Angeblich überwältigen ihn die Eindrücke, die während dieser zweiten Russlandreise das Land, die Leute und die Kultur auf Rilke machen. Er soll bereits "einige neurotische Anfälle" gehabt haben, bevor sie in der Pfingstwoche Kiew erreichen. Hier soll er bei dem gewohnten Spaziergang durch einen schönen Akazienwald nicht in der Lage gewesen sein, an einem bestimmten Baum vorbeizugehen. Er habe sich aus Angst davor zu Boden geworfen, habe Weinkrämpfe und "Angstverfassungen und körperliche Anfälle" dargeboten [Lebensrückblick, S. 145 und 277]. Lou ist entsetzt. Später, in ruhigen Phasen, sprechen sie miteinander über diese Vorkommnisse und ihre möglichen Ursachen.

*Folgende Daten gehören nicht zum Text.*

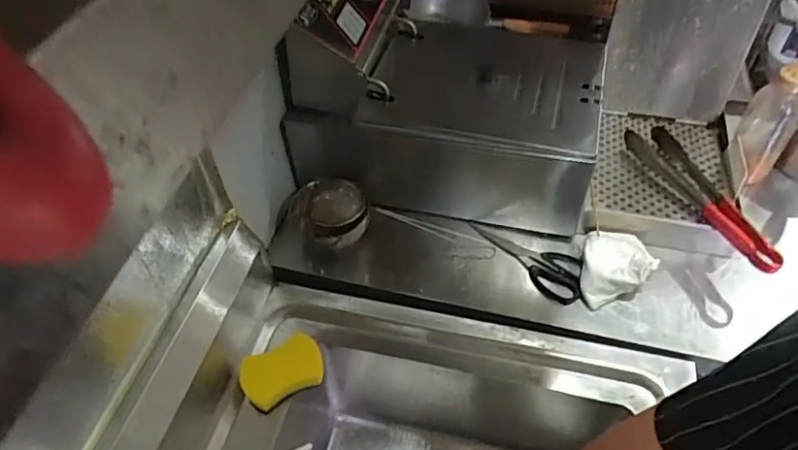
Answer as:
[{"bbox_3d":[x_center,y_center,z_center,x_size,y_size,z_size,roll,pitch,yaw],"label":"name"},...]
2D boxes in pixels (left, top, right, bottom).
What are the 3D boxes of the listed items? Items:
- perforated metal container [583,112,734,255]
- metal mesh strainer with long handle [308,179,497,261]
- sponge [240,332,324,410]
[{"bbox_3d":[0.394,-0.080,0.866,0.201,0.051,0.262,13,50,13],"label":"perforated metal container"},{"bbox_3d":[-0.009,0.007,0.796,0.278,0.071,0.097,14,51,14],"label":"metal mesh strainer with long handle"},{"bbox_3d":[-0.144,0.177,0.693,0.097,0.025,0.070,-21,51,-16],"label":"sponge"}]

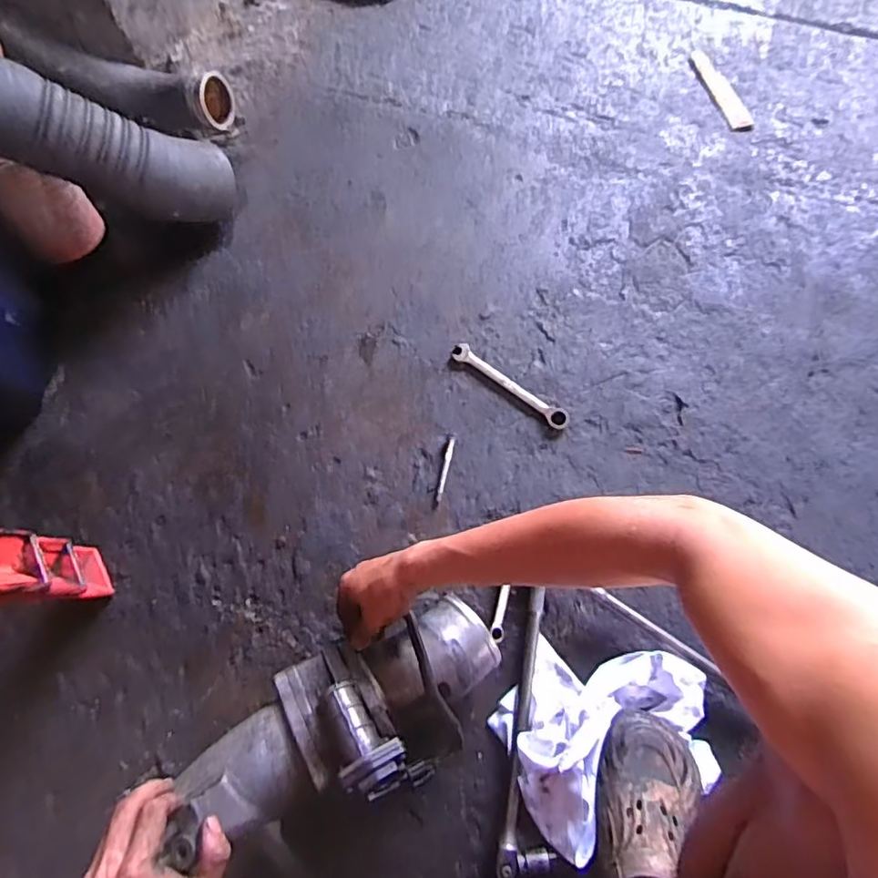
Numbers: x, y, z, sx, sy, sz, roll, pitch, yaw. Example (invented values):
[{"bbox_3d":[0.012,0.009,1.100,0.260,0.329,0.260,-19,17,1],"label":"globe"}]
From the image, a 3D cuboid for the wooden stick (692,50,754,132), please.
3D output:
[{"bbox_3d":[0.441,-0.550,0.918,0.034,0.004,0.180,-16,68,-3],"label":"wooden stick"}]

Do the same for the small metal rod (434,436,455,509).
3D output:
[{"bbox_3d":[0.007,0.042,0.730,0.009,0.004,0.093,12,77,4],"label":"small metal rod"}]

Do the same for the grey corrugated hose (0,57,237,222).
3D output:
[{"bbox_3d":[-0.408,-0.332,0.682,0.105,0.354,0.102,-22,71,42],"label":"grey corrugated hose"}]

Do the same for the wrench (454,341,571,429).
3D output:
[{"bbox_3d":[0.094,-0.070,0.756,0.172,0.010,0.026,36,80,9],"label":"wrench"}]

Ihre gemeinsame Diagnose, wahrscheinlich eher Lous als Rilkes, ist, dass die Anfälle durch eine Diskrepanz zwischen des Dichters Schaffenwollen und Nichtschaffenkönnen verursacht würden, also eine Art - so würden wir heute sagen - Angst vor Versagen darstellten. Später, nach ihrer Infektion und Indoktrinierung durch die Psychoanalyse (→ Psychoanalyse), kommt Lou zu der Ansicht, dass er ein Neurotiker sei oder gewesen sei und in der frühkindlichen Phase der Reinlichkeitserziehung psychische Schädigungen erlitten habe.

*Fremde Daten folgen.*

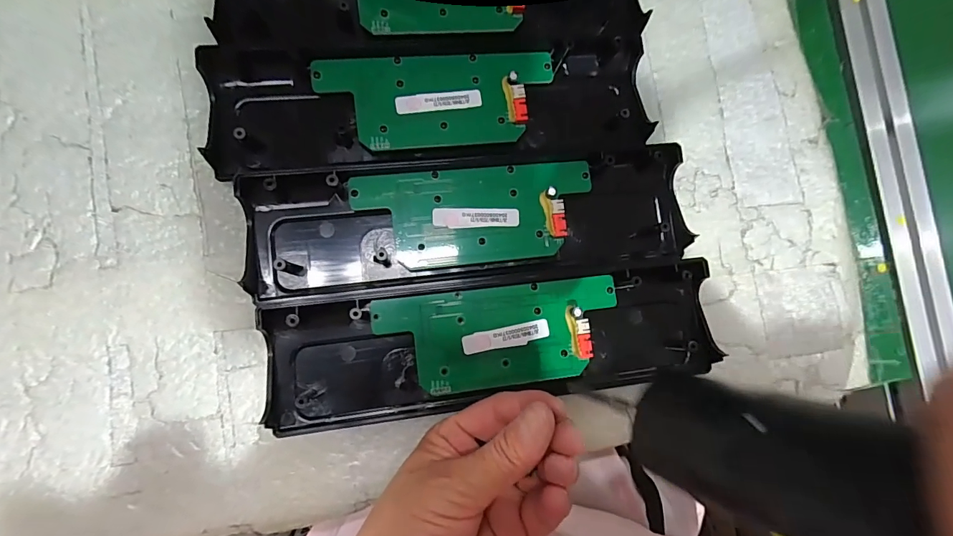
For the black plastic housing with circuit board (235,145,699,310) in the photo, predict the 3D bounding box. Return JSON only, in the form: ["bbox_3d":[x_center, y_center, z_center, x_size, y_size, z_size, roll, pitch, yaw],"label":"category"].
[{"bbox_3d":[0.002,-0.025,0.236,0.245,0.017,0.068,-6,85,-8],"label":"black plastic housing with circuit board"}]

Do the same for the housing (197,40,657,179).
[{"bbox_3d":[-0.021,-0.096,0.241,0.246,0.014,0.072,-7,85,-8],"label":"housing"}]

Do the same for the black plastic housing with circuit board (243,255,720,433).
[{"bbox_3d":[0.015,0.042,0.231,0.245,0.017,0.067,-6,85,-8],"label":"black plastic housing with circuit board"}]

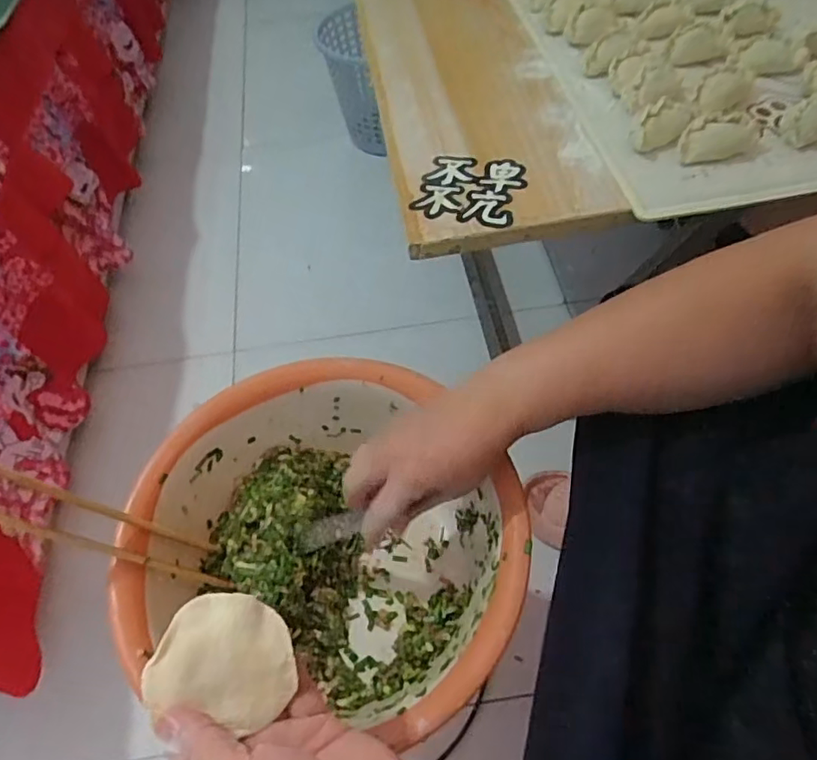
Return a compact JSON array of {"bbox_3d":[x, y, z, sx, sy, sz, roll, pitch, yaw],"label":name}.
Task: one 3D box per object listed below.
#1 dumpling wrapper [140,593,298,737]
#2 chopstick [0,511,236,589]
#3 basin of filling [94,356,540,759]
[{"bbox_3d":[-0.087,0.136,0.289,0.067,0.007,0.055,23,69,-11],"label":"dumpling wrapper"},{"bbox_3d":[-0.212,0.111,0.397,0.015,0.211,0.007,-22,48,35],"label":"chopstick"},{"bbox_3d":[-0.058,0.128,0.469,0.282,0.115,0.275,7,57,8],"label":"basin of filling"}]

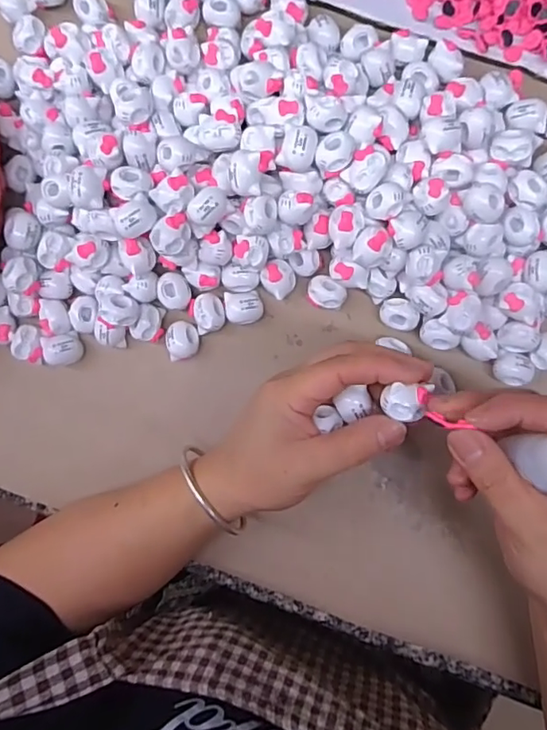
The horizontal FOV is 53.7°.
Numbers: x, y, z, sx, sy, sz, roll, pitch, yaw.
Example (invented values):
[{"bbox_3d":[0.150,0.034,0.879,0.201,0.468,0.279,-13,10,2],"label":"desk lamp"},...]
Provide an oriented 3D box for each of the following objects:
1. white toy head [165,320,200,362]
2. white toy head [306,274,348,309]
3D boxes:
[{"bbox_3d":[-0.062,-0.017,0.373,0.020,0.023,0.025,-6,93,2],"label":"white toy head"},{"bbox_3d":[0.036,-0.049,0.366,0.026,0.022,0.020,10,94,1],"label":"white toy head"}]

Von Kiew aus führt sie ihr Weg über die Provinz nach Saratow an der Wolga, von wo aus sie am 24.6. den Dampfer Alexander Newskij für die bereits genante, gut einwöchige Wolgafahrt besteigen. Nach dieser Fahrt kehren sie über das Land wieder nach Moskau zurück. Später sind sie wieder an der Wolga, um den Bauerndichter Spiridon Droschin zu treffen, von dem Rilke Einiges gelesen oder übersetzt hat. Von dort erst reisen sie nach St. Petersburg. Einen Tag nach ihrer Ankunft reist Lou am 28.7.1900 allein nach Rongas in Finnland, um ihre Familie zu treffen, die sich dort auf dem Gut ihres Bruders zum Sommerurlaub aufhält. Hier bleibt sie bis zum 20. August und hier faßt sie den Entschluss, sich von Rilke zu trennen. Rilke wartet in St. Petersburg auf sie. Von hier reisen sie am 22.8. ab und kommen am 26.8.1890 in Berlin an. Das Ende der Liebe dokumentiert Lous Letzter Zuruf.